Kimberly-Clark spent $131K lobbying for incentive bill


When Republicans introduced legislation nearly a year ago trying to keep Kimberly-Clark from closing two plants in the Fox Valley, they said the company didn’t approach them asking for incentives. Instead, their bill was an attempt to change the company’s mind.

Kimberly-Clark’s lobbying reports underscore that, showing the company didn’t spend anything to lobby the Capitol until the waning months of last session. They also add some detail to the company’s late — and ultimately unsuccessful — push to get the Senate to approve the bill before then-Gov. Scott Walker’s administration stepped in with a package to keep open one of the plants.

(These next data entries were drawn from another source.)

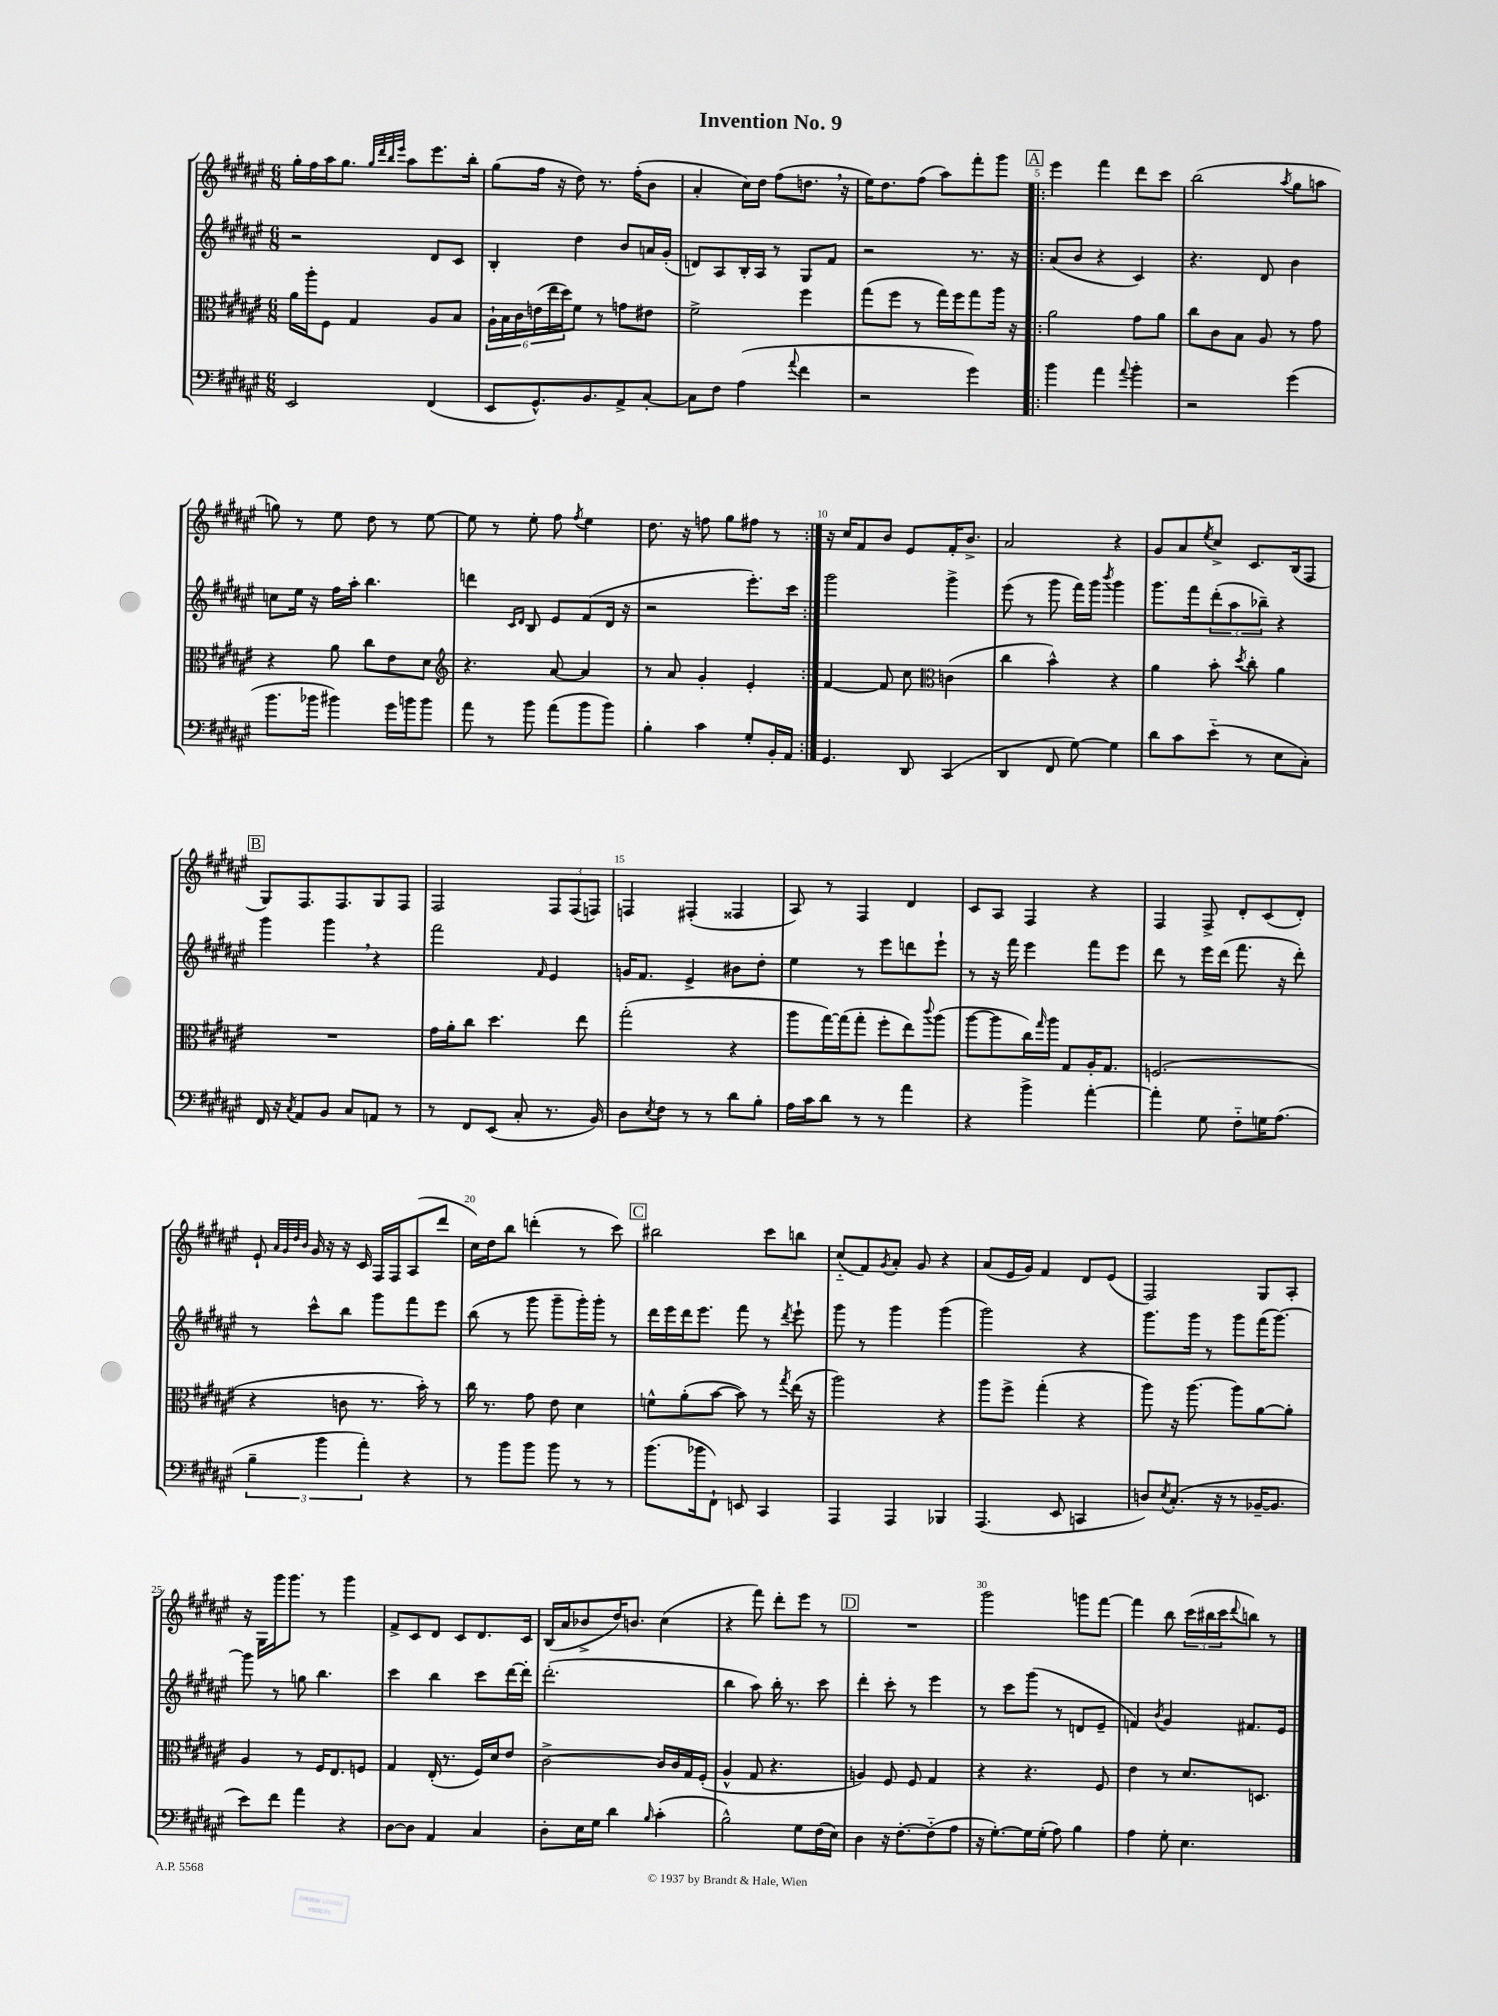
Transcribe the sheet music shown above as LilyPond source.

\header { title = "Invention No. 9" }
<<
\new StaffGroup <<
\new Staff = "s0" {
    \clef treble \key fis \major \numericTimeSignature \time 6/8
    gis''16-. fis''16 ais''16 gis''8. \grace { gis''32 dis'''32 b''32 eis'''32 } ais''8 eis'''8. b''16-. |
    gis''8( fis''16 r16 dis''8) r8. fis''16-.( b'8 |
    ais'4-. cis''16) dis''16 fis''8( d''8. \breathe r16 |
    eis''16) dis''8. fis''8( ais''8) fis'''8-. gis'''8 |
    \repeat volta 2 { \mark \markup { \box "A" } eis'''4 fis'''4 dis'''8 cis'''8 |
    b''2( \acciaccatura { ais''8 } gis''8 a''8 |
    g''8) r8 eis''8 dis''8 r8 eis''8~ |
    eis''8 r8 eis''8-. fis''8 \acciaccatura { fis''8 } eis''4 |
    dis''8. r16 f''8 gis''8 fis''8 r8 | }
    r16 cis''16 fis'8 b'8 eis'8 fis'16-. b'8.-> |
    ais'2 r4 |
    gis'8 ais'8 \acciaccatura { eis''8 } cis''8-> cis'8. b16( fis8 |
    \mark \markup { \box "B" } gis8) fis8. fis8. gis8 fis8 |
    fis2 \tuplet 3/2 { fis8 fis8( f8) } |
    f4 fis4-.( fisis4 |
    ais8) r8 fis4 dis'4 |
    cis'8 ais8 fis4 r4 |
    fis4 fis8-> dis'8-. cis'8( dis'8-.) |
    eis'8-! \grace { ais'32 gis'32 dis''32 b'32 } gis'16 r16 r16 cis'16 fis16 fis16 ais8( dis'''8 |
    cis''16) dis''16 b''8 d'''4-.( r8 cis'''8) |
    \mark \markup { \box "C" } bis''2 cis'''8 b''8 |
    cis''8-_( fis'8) \acciaccatura { gis'8 } ais'8-. gis'8 r4 |
    ais'8( eis'16 gis'16) fis'4 dis'8 eis'8( |
    fis2) gis8 ais8-. |
    r16 gis16 gis'''16 gis'''8. r8 gis'''4 |
    fis'8-> cis'8 dis'8 cis'8 dis'8. cis'16 |
    b16( ais'16 bes'8-> dis''16) b'8. cis''4( |
    r4 fis'''8) dis'''8-. eis'''8 r8 |
    \mark \markup { \box "D" } R2. |
    gis'''2 g'''8 fis'''8~ |
    fis'''4 b''8 \tuplet 3/2 { cis'''16( bis''16 cis'''16 } \appoggiatura { dis'''8 } b''8) r8 \bar "|." |
}
\new Staff = "s1" {
    \clef treble \key fis \major \numericTimeSignature \time 6/8
    r2 dis'8 cis'8 |
    b4-. dis''4 b'8 a'16 gis'16-.( |
    d'8) ais8 b16-. ais16 r8 gis8 fis'8 |
    r2 r8. r16 |
    \repeat volta 2 { \mark \markup { \box "A" } ais'8( b'8 r4 cis'4) |
    r4. dis'8 b'4 |
    c''8 eis''16 r16 fis''16 ais''16-. b''4. |
    d'''4 \grace { cis'16 dis'16 } b8 eis'8 fis'8( dis'16 r16 |
    r2 eis'''8.-.) cis'''16 | }
    gis'''2 gis'''4-> |
    eis'''8( r8 gis'''8 fis'''16) gis'''16 \acciaccatura { b'''8 } gis'''4 |
    gis'''8. fis'''16 \tuplet 3/2 { dis'''8-.( ais''8 bes''8--) } r4 |
    \mark \markup { \box "B" } gis'''4 gis'''4 \breathe r4 |
    fis'''2 \grace { fis'16 } eis'4 |
    g'16 fis'8. eis'4-> bis'8 dis''8-. |
    eis''4 r8 eis'''8 d'''8 eis'''8-! |
    r8 r16 fis'''16 eis'''4 fis'''8 eis'''8 |
    dis'''8 r8 eis'''16 dis'''16( fis'''8. r16 dis'''8-.) |
    r8 cis'''8-^ b''8 gis'''8 fis'''8 eis'''8 |
    b''8( r8 gis'''8 gis'''8-- gis'''16-.) gis'''16-. r8 |
    \mark \markup { \box "C" } dis'''16 eis'''16 dis'''16 eis'''8. fis'''8 r8 \acciaccatura { dis'''8 } eis'''8-! |
    gis'''8 r8 gis'''4 gis'''4( |
    gis'''2) r4 |
    gis'''8. gis'''16 r8 gis'''8 fis'''16( gis'''8.~) |
    gis'''8 r8 g''8 b''4. |
    cis'''4 b''4 cis'''8 dis'''16~ dis'''16-. |
    dis'''2.-.( |
    b''4 ais''8) b''16-. r8. cis'''8 |
    \mark \markup { \box "D" } dis'''4-. cis'''8-. r8 eis'''4 |
    r8 cis'''8 gis'''8( r8 d'8 eis'8-- |
    f'4) \acciaccatura { b'8 } gis'4 fis'8. eis'16 \bar "|." |
}
\new Staff = "s2" {
    \clef alto \key fis \major \numericTimeSignature \time 6/8
    ais'16 ais''16-. fis8 gis4 ais8 b8 |
    \tuplet 6/4 { ais16-! b16 cis'16 e'16( eis''16 dis''16) } fis'8 r8 g'8 eis'8 |
    fis'2-> fis''4 |
    gis''8( fis''8 r8 gis''16) fis''16 gis''8 ais''16 r16 |
    \repeat volta 2 { \mark \markup { \box "A" } ais'2 gis'8 ais'8 |
    cis''8 cis'8 b8 ais8 r8 gis'8 |
    r4 ais'8 cis''8 eis'8 dis'8 |
    \clef treble r4. ais'8~ ais'4 |
    r8 ais'8 gis'4-. eis'4-. | }
    fis'4~ fis'8 cis''8 \clef alto c'4( |
    cis''4 b'4-^) r4 |
    ais'4 b'8-. \acciaccatura { dis''8 } cis''8-. ais'4 |
    \mark \markup { \box "B" } R2. |
    gis'16 ais'16-. cis''8 dis''4. eis''8 |
    gis''2-.( r4 |
    ais''8 gis''16~) gis''16( gis''8-. fis''8-. eis''8) \appoggiatura { cis'''8 } ais''8( |
    ais''8~ ais''8 cis''16) \grace { gis''16 } ais''16 gis8 ais16-. gis8. |
    f2.( |
    r4 c'8 r8. b'16-.) r8 |
    cis''16 r8. gis'8 eis'8 dis'4 |
    \mark \markup { \box "C" } f'8-^ ais'8-.( b'8~ b'8) r8 \acciaccatura { gis''8 } eis''16( r16 |
    ais''2) r4 |
    ais''8 fis''8-> gis''4-.( r4 |
    ais''8) r16 ais''8.~ ais''8 ais'8~ ais'8-. |
    ais4 r8 fis16 eis8. f8 |
    gis4 eis16-.( r8. fis16) dis'16 eis'8 |
    cis'2~-> cis'16 cis'16 gis16 fis16-.( |
    ais4-^ gis8 r4. |
    \mark \markup { \box "D" } a4) fis8 fis8 gis4 |
    r4 r4. fis8 |
    eis'4 r8 dis'8. d8. \bar "|." |
}
\new Staff = "s3" {
    \clef bass \key fis \major \numericTimeSignature \time 6/8
    eis,2 fis,4( |
    eis,8 gis,8.-^) b,8. ais,8-> cis8~-. |
    cis8 fis8 ais4( \appoggiatura { ais'8 } fis'4 |
    r2 gis'4) |
    \repeat volta 2 { \mark \markup { \box "A" } b'4 ais'4 \appoggiatura { ais'8 } b'4-. |
    r2 gis'4( |
    b'8. bes'16 bis'4) gis'16 b'16 b'8 |
    ais'8 r8 b'8 ais'8( b'8 b'8) |
    b4-. cis'4 gis8-. b,16-. ais,16 | }
    gis,4. dis,8 cis,4( |
    dis,4 fis,8 gis8~) gis4 |
    dis'8 cis'8 eis'8-_( r8 eis8 cis8-.) |
    \mark \markup { \box "B" } fis,16 r16 \acciaccatura { cis8 } ais,8 b,8 cis8 a,8 r8 |
    r8 fis,8 eis,8( cis8-. r8. b,16) |
    dis8 \acciaccatura { eis8 } fis8 r8 r8 dis'8 b8-. |
    ais16 cis'16 dis'8 r8 r8 ais'4 |
    r4 b'4-> ais'4~-. |
    ais'4-. gis8 fis8-_ g16 ais8.( |
    \tuplet 3/2 { b4-- b'4 ais'4-.) } r4 |
    r8 b'8 b'8 b'8 r8 r8 |
    \mark \markup { \box "C" } b'8.( bes'16 fis,8-!) e,8 cis,4 |
    ais,,4 ais,,4 bes,,4 |
    ais,,4.( eis,8 c,4 |
    d8) \acciaccatura { eis8 } cis8.-.( r16 r8 bes,16~-- bes,8. |
    eis'8) fis'8 ais'4 r4 |
    dis8~ dis8 ais,4 cis4 |
    dis8-. eis16 gis16 dis'4 \grace { b16 } cis'4-.( |
    b2-^) gis8 fis16( eis16) |
    \mark \markup { \box "D" } dis4 r16 fis8.~-. fis8-_( ais8 |
    r16 gis8.~-.) gis16 gis16-.( ais8) b4 |
    ais4 gis8-. eis4. \bar "|." |
}
>>
>>
\layout { \context { \Score \override BarNumber.break-visibility = ##(#f #t #t) barNumberVisibility = #(every-nth-bar-number-visible 5) } }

GOP Sen. Roger Roth, whose district includes the plants targeted, said even though the company’s efforts on the bill fell short, he believes its engagement with the Capitol helped lead to Walker’s Wisconsin Economic Development Corp. reaching a deal with the company in the days before the former governor left office.

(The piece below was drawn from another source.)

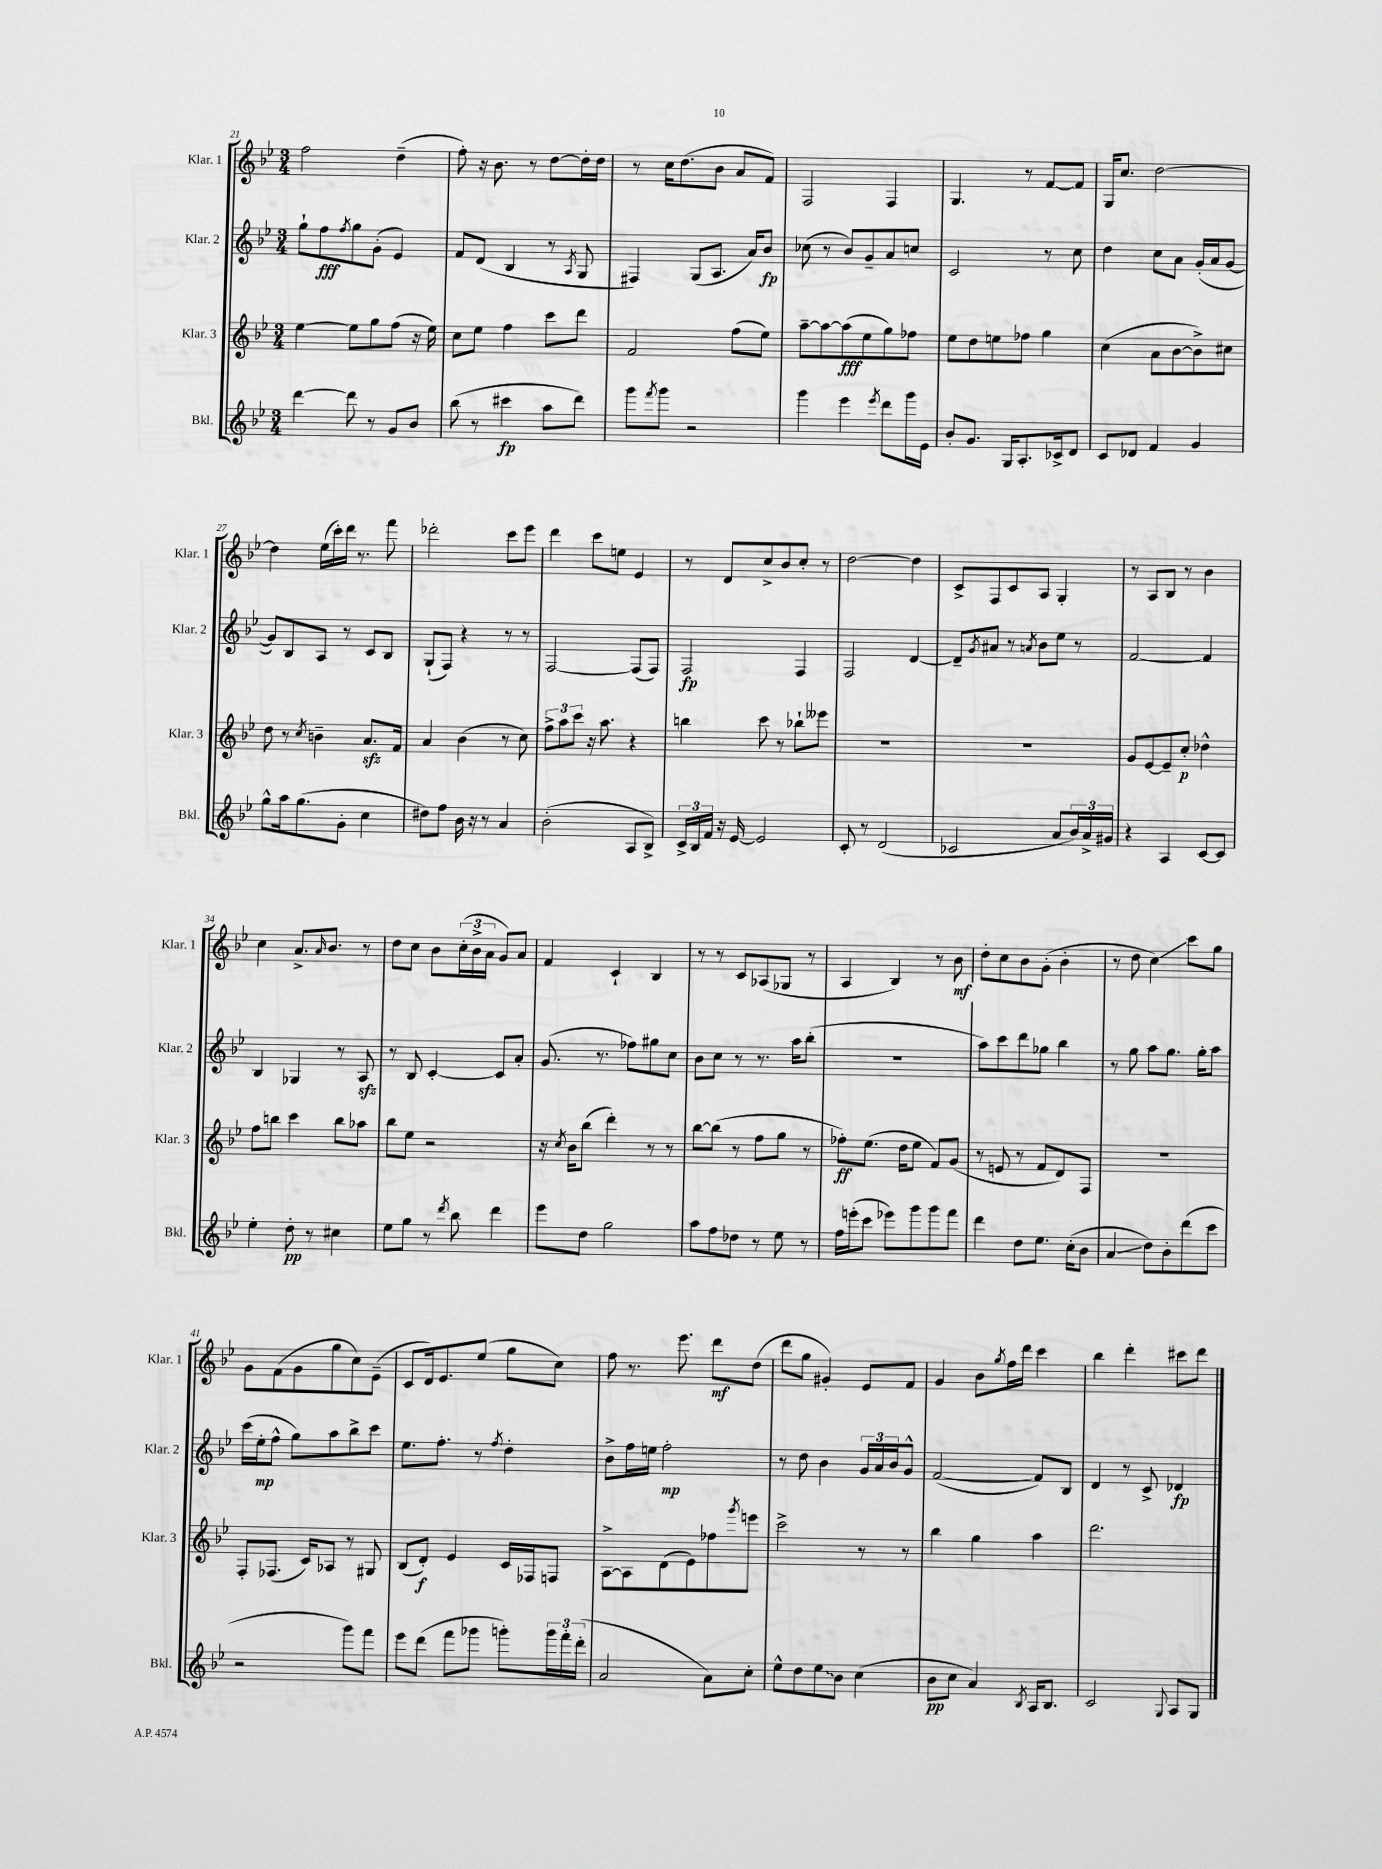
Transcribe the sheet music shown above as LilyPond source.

“I’m sure it helped,” the Appleton Republican said.

The lobbying reports show Kimberly-Clark spent $131,107 to lobby the Capitol between July 1 and Dec. 31, a significant uptick in activity for the manufacturer. Kimberly-Clark didn’t register a lobbyist with the state for the 2015-16 session and reported no spending in 2013-14. Going back to 2003-04, the most the company had spent over an entire two-year session was $82,535.

Still, the $131,107 spent over the last six months of 2018 was only good enough for No. 15 among groups that lobbied the Capitol over the period, showing K-C hasn’t been a major player in terms of lobbying the state. By comparison, Wisconsin Infrastructure Investment Now Inc., a group headed by former GOP Assembly Speaker John Gard that lobbied last session against eliminating the prevailing wage, led the way for spending in the last half of 2018 at $335,650. The League of Wisconsin Municipalities was next at $333,182, and Wisconsin Manufacturers & Commerce was No. 3 at $256,880.

All of Kimberly-Clark’s effort last year went into AB 963, which cleared the Assembly in February but bogged down in the Senate.

The company said in a statement it decided to register a lobbyist after ratifying a tentative agreement with the union at the Cold Spring facility in Neenah.

“This provided us the opportunity to further educate the Legislature about our business,” the company said.

The agreement was ratified July 23, and Kimberly-Clark’s first lobbyist — Susan Phillips, the company’s DC-based vice president of government relations — was registered with the state four days later.

The company then added contract lobbyist R.J. Pirlot almost a month later before it issued a deadline in September, announcing it wanted lawmakers to finish work on the bill by month’s end.

But after failing to meet that deadline, legislative leaders announced plans for an extraordinary session after the November election to take up the bill.

Following the election, the company ramped up its activity, with seven more lobbyists registering in the days after Nov. 6 as Pirlot ceased lobbying for the company. That included five from the firm Schreiber GR Group and two who work for Kimberly-Clark, the plant manager at the company’s plant on Cold Spring Road in Neenah and an electrician there.

But that legislation, which would have given the company up to $115 million over 15 years to keep two plants open, never made it to the Senate floor. Instead, WEDC signed a five-year deal worth up to $28 million.

WisPolitics.com reported in December that WEDC had Kimberly-Clark in mid-October file an application that opened the door to the agency negotiating the package that was ultimately signed.

At the time, WEDC CEO Mark Hogan told WisPolitics.com that company officials remained focused on the larger deal in the legislation, but he began laying the groundwork for a fallback plan in case the legislation failed.

Hogan said this week Kimberly-Clark didn’t lobby WEDC “to do anything.”

“My observation is that the company’s lobbying activity followed union approval to seek an incentive to remain in Wisconsin and was focused on getting the original legislation through the Wisconsin Senate,” Hogan said.